Ese día, un grupo de chichimecas que solía atacar
por esos rumbos, los sorprendieron. Los pobres frailes fueron asaltados,
martirizados y sacrificados por sus agresores. Milagrosamente, las
imágenes del ‘Cristo de la Conquista’ que transportaban
no sufrieron un solo rasguño y permaneces hasta hoy en nuestra
querida Parroquia. Aquel viejo puente, ahora se conoce como ‘El
Puente del Fraile’ y ese empleaba todavía no hace mucho
tiempo.
Al paso de los años, la leyenda del Puente empezó
a difundirse y evolucionar, viajando hasta la España Imperial.
Todo mundo, desde los arrieros, peregrinos y otros caminantes; decían
haber visto a uno de los monjes en ese lugar. Hace no más
de diez años, los carros todavía usaban el puente
de Celaya a San Miguel. El camino dobla en una curva hacia arriba
de la loma antes de bajar a un pasaje angosto, permitiendo el paso
de un solo carro a la vez. Ocurrieron muchos accidentes y muchos
culparon a las apariciones de los monjes fantasmales.
Existen muchas leyendas sobre San Miguel de Allende, de sus casas
y sus calles. Era muy común en la Nueva España que
la gente creara ese tipo de historias para explicar su miedo a lo
desconocido. Una leyenda, normalmente, es 95% fantasía. Pero
cada una se origina de un hecho real. Con el paso del tiempo, éstas
y muchas otras historias van desapareciendo lentamente de nuestro
conciente colectivo porque los niños actualmente no están
interesados en aprenderlas o no hay gente que se las enseñe.

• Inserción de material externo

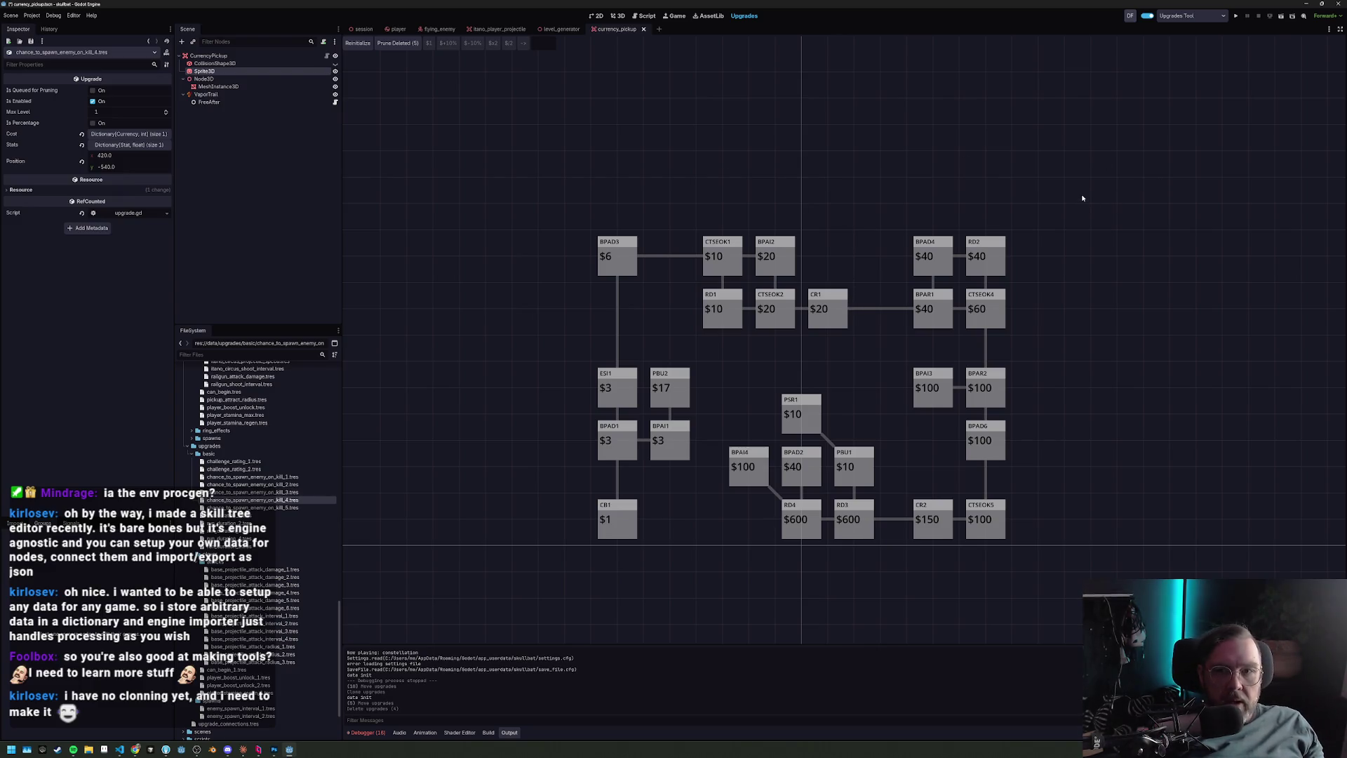
# Tile Godot beside VS Code, search files for 'addon', then dismiss the Quick Open list.
pyautogui.press('alt+f')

Últimamente, se ha dicho que ese puente es un lugar común
para aquellos involucrados en la magia negra y en las artes ocultas.
Este hecho, aunado a varias historias de fantasmas y experiencias
de accidentes automovilísticos de casi-me-muero, desataron
la investigación del equipo de reporteros de La jerga. Nosotros
personalmente fuimos al puente y buscamos las evidencias de los
citados rituales de magia negra. Y, de hecho, encontramos algunas
cosas interesantes. No muy lejos del puente, descubrimos las cenizas
de una fogata con los restos de unas velas derretidas, una sustancia
no identificada similar al ámbar (de la cual no quisimos
saber más por temor a lo que pudiera resultar), montones
de hierbas y chiles rojos frescos, obviamente traídos al
lugar por alguien.
Además hallamos una gallina sin cabeza (misma que encontramos
un poco más adelante) que debió ser sacrificada en
algún tipo de ceremonia. Por último tropezamos con
los remanentes de lo que parecía un altar justo debajo del
puente. La atmósfera, incluso al rayo de sol, era espeluznante.
En parte por los miedos preconcebidos y las supersticiones que muchos
de nosotros ya traíamos y, o tal vez a causa de las chivas
demoníacas que nos aparecieron en ese momento. Nosotros no
vimos a ningún monje, pero tratamos de imaginarnos manejando
más o menos rápido cuesta abajo o tomando esa curva
erróneamente a medianoche y, posiblemente, encontrándonos
con otro carro justo frente a nosotros. El antiguo puente, en efecto
tiene el encanto de otros tiempos y debemos estar agradecidos de
su estructura, de las historias y leyendas que han permanecido intactas.
Aún así, gracias a Dios por esas pequeñas comodidades
modernas como las carreteras de doble vía.